Adding to this already impressive back catalogue is the imminent release of a live album alongside living legend and krautrock pioneer Damo Suzuki. Recorded at a show in The Kazimier, the album stands as testament to the strength of Mugstar as performing musicians. Veering through kraut, prog, psych and jazz, each of the tracks showcases a number of different strings to Mugstar’s Technicolor bow. The show, birthed in typical Damo Suzuki style, was entirely improvised. The performance was a chance for the audience to bear witness to this meeting of minds first hand. “He actually said to us, ‘don’t rehearse’. We met with him on the night, we soundchecked, and we played. I can’t remember the exact phrase he used but it was something about the cosmic forces coming together.” Listening to the album – Start From Zero, released on Important Records this month – it’s difficult to argue with the results. The album stands as testament not only to the virtuosity of Mugstar as a live act, but how important improvisation is to the band. This spirit of adventure and exploration permeates everything the band do.

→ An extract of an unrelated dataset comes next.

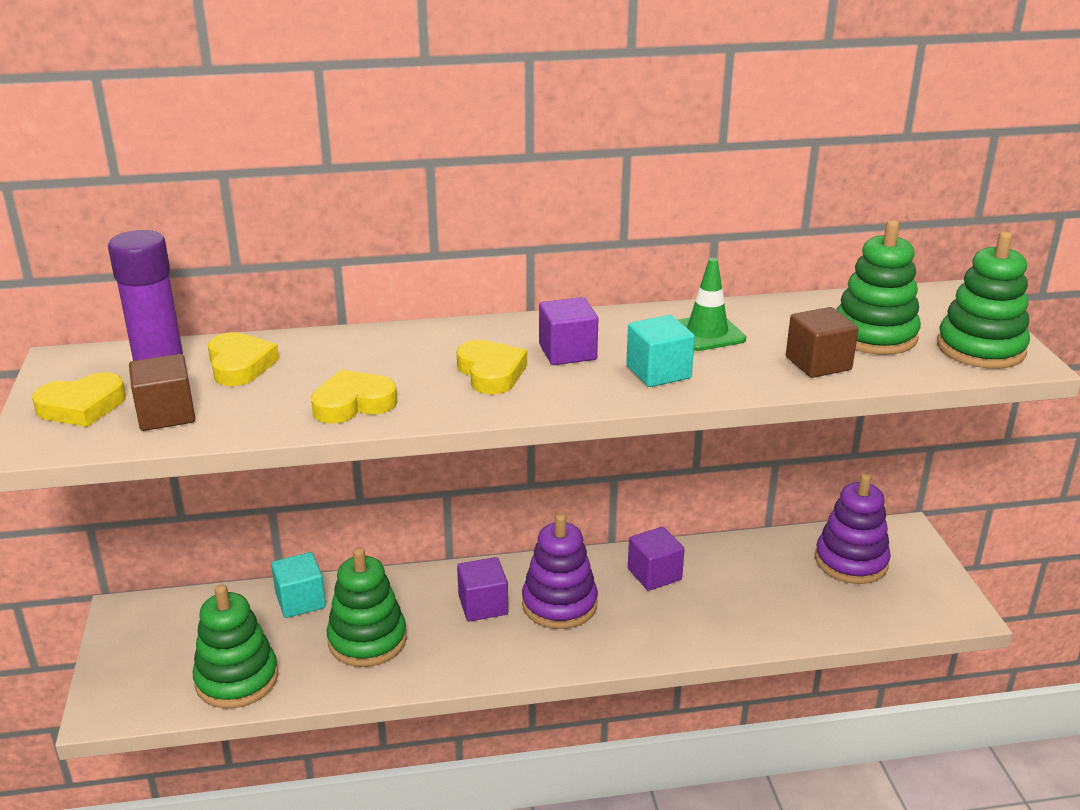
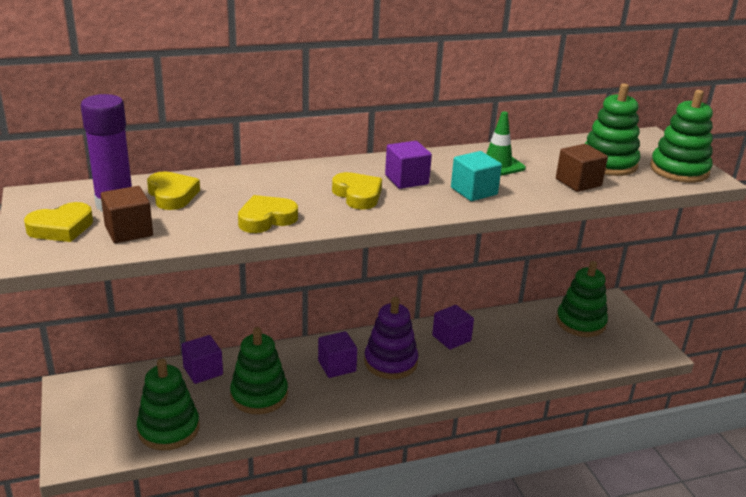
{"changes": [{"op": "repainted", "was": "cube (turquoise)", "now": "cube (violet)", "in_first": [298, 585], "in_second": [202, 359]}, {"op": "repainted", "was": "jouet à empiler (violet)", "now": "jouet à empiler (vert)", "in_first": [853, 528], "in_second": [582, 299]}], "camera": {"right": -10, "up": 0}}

Mugstar have also shown themselves to be exploratory not only in content but in context. Alongside their more traditional collaborations they have explored new forms, as the recent partnership with contemporary dance choreographer Frank Michelletti proves. Specially commissioned for the wonderfully titled Kubilai Kahn Investigations, the piece involved the band playing on stage surrounded by dancers responding to the music as they played. The project was not only hugely successful as a show but proved to be an eye-opening experience for the band. “It was really interesting to see how the dancers responded to some of the intricacies in our music; the bits that I wonder if anyone picks up on. There were a few moments where I would, for example, change the bassline a little and their movements would be altered. It was great to see someone respond in that way.” Spurred-on by the success of the performance, the band are perhaps understandably keen for this not to be the last time they work in such a way. “We’d definitely be interested in doing it again. It gave [us] so much energy. To have people on the stage responding to what you’re doing, it was amazing. Everyone involved felt their performance just went up a level.”
Whether it is dancers, collaborations or live soundtracking a film about the Red Army/Popular Front For The Liberation Of Palestine, Mugstar are a band constantly pushing the boundaries of their art form. “It’s not a conscious decision to keep going down these different avenues of working, but I think that, when we did our own film for Summercamp last year, it opened up all these opportunities,” explains Neil. It would be a brave person who bets on where they go next. What’s certain, however, is that it will be as exciting, vital and interesting as ever.
Start From Zero is out on Important Records on 21st June.